Mamy 1938 rok i dom wiedeńskiego pisarza, z całą jego żydowską tradycją i rodzinnymi przyzwyczajeniami - znakomicie przedstawiony z punktu widzenia młodej dziewczyny, Elise, która stoi trochę z boku i niekoniecznie dobrze się w nim czuje, choć równocześnie - a może właśnie dlatego - nie zna żadnego innego życia. Wyjeżdża w końcu do Anglii, pierwszą noc spędza w \"zimnym Londynie\", a ostatecznie trafia do starego dworu Tyneford, gdzie zostaje pokojówką.

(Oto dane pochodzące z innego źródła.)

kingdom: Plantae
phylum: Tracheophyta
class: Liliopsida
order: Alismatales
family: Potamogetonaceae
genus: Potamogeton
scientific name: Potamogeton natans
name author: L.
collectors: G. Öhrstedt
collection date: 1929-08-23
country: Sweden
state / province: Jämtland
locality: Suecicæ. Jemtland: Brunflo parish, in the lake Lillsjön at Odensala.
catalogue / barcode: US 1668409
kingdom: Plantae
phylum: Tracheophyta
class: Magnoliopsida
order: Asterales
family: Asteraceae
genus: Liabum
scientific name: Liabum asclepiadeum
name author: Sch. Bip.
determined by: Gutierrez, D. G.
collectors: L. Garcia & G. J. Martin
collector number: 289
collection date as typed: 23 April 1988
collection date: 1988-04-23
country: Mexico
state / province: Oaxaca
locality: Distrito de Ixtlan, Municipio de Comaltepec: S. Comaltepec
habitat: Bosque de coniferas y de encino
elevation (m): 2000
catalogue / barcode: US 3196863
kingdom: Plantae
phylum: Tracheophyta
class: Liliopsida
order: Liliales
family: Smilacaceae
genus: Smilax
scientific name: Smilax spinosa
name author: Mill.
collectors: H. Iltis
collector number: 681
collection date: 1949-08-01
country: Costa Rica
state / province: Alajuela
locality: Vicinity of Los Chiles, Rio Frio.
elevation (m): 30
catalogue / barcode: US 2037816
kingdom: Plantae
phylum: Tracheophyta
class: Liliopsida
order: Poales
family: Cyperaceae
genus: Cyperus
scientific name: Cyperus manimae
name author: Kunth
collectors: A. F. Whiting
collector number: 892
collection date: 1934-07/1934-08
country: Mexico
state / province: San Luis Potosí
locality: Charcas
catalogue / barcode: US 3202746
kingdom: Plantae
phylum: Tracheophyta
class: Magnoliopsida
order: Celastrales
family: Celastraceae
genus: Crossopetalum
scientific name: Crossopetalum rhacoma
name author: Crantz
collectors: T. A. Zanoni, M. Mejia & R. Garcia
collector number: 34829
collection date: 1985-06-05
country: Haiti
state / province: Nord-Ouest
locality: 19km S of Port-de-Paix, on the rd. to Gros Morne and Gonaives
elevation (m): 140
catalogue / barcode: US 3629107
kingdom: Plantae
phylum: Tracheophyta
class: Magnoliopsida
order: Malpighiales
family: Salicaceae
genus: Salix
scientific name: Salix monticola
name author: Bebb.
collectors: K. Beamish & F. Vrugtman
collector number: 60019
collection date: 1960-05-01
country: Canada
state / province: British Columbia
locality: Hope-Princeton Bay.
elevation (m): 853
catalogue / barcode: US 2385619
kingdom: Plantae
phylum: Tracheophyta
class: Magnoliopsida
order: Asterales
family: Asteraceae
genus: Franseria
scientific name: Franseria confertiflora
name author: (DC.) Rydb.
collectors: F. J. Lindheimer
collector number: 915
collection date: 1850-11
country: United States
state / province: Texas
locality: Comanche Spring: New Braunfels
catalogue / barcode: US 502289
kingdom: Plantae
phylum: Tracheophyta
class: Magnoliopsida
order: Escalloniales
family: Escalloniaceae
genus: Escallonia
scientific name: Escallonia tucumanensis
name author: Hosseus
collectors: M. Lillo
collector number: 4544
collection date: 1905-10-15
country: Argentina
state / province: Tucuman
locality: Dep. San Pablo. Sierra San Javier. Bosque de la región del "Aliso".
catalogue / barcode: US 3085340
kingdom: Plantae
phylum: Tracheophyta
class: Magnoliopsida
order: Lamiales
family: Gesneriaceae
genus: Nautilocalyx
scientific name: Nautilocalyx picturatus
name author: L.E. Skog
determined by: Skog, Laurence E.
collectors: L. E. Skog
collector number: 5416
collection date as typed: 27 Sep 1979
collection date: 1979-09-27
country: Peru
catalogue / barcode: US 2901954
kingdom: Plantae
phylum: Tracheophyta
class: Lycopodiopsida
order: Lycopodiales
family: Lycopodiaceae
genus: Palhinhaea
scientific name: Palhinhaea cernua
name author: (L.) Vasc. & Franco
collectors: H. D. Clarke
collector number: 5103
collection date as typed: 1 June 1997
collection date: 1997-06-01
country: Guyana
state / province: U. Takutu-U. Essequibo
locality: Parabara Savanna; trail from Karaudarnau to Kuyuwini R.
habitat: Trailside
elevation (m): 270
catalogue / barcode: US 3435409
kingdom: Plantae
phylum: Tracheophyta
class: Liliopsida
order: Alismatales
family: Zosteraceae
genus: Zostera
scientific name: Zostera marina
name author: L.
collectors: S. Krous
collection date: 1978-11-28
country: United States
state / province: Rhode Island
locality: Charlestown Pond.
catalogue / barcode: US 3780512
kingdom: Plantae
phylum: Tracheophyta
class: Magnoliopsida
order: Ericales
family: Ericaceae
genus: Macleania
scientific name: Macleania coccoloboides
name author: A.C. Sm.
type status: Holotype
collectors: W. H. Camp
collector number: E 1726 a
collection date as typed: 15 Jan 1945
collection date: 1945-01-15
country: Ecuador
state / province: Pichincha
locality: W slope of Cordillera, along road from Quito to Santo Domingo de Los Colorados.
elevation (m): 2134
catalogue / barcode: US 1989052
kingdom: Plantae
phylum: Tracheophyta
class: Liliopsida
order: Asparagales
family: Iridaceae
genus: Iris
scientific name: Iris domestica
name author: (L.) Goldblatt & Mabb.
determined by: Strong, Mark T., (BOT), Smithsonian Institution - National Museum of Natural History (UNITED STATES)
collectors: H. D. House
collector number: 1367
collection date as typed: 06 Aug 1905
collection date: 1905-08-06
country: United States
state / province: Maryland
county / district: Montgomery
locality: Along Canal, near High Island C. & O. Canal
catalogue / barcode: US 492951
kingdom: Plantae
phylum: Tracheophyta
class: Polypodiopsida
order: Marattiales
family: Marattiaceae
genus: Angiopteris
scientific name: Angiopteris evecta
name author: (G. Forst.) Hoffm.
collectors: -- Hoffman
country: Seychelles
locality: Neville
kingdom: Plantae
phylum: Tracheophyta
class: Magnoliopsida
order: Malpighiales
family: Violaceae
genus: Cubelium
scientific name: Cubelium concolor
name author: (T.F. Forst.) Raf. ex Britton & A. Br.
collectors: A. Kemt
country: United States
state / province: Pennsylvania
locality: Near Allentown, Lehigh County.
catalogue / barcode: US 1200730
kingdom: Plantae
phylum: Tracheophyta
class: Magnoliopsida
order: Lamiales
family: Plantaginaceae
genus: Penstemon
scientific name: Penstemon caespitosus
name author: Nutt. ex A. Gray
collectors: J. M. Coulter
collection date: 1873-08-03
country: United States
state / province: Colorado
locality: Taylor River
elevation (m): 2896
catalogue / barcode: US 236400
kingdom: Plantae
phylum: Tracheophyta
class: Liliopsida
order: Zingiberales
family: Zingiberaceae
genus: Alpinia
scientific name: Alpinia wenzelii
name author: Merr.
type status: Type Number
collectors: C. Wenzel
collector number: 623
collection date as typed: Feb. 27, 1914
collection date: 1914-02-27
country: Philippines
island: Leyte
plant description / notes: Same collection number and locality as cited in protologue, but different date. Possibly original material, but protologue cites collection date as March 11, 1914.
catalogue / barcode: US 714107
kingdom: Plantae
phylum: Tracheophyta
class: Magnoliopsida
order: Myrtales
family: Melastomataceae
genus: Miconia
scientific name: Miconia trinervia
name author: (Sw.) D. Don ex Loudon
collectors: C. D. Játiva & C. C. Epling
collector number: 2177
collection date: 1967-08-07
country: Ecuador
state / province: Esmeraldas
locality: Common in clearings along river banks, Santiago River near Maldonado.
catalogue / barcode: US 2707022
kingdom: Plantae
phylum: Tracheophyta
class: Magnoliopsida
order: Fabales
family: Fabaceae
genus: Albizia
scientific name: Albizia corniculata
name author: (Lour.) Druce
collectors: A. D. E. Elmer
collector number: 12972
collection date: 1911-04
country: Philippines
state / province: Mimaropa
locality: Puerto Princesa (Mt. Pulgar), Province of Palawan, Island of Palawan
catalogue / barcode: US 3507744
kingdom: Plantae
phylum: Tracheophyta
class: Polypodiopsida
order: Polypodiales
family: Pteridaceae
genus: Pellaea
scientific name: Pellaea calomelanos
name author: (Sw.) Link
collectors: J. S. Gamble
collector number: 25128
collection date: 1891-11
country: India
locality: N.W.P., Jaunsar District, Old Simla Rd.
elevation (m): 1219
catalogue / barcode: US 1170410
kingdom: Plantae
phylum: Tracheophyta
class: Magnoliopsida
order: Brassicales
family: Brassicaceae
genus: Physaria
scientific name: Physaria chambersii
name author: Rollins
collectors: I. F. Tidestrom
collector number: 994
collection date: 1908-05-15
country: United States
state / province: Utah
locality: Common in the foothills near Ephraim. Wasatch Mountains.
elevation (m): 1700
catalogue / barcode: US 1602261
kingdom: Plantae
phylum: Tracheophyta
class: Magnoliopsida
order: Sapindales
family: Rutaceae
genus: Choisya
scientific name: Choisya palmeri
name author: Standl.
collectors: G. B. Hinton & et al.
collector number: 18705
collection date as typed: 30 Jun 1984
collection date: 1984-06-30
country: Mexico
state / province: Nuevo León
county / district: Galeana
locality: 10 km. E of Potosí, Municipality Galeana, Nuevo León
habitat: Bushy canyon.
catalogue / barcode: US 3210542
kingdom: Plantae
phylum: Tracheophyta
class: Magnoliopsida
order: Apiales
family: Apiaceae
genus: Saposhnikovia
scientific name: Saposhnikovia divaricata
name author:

Nowe zderza się ze starym. Wychowanie i tradycje wyniesione z rodzinnego domu nijak mają się do tego, z czym dziewczyna styka się w Anglii. Tu - zamiast biblioteki pełnej książek i kuchni z dobrym jedzeniem są \"jaśniepanienki\" i |\"panowie do obsługiwania, którzy siedzą po przeciwnych rogach stołu\". A także \"pan Rivers\", który, wydaje polecenia i łaskawie pozwala czytać swoje książki.
Tak dorasta i dojrzewa Elise. W samotności, z daleka od rodziny; ciężko pracując, tęskniąc, marząc, snując plany na przyszłość.Wojna to kolejna rewolucja w jej życiu. Znów wszystko się zmienia, wywraca do góry nogami. Ale to również kolejna konfrontacja z życiem; trudna, ale ciekawa, budująca. Z każdej takiej sytuacji dziewczyna wychodzi inna: mocniejsza, może bardziej cyniczna, ale nie zapomina o rodzinie. Choćby o ojcu, który w podarowej jej altówce przemycił do Anglii swoją powieść. Powieść-opowieść. Powieść-historię. Powieść, która w jakiś sposób zmieni jej życie.
Natasha Solomons pisze znakomicie. Pokazała to w swojej debiutanckiej powieści \"Lista pana Rosenbluma\", a udowodniła ostatecznie w \"Powieści w altówce\".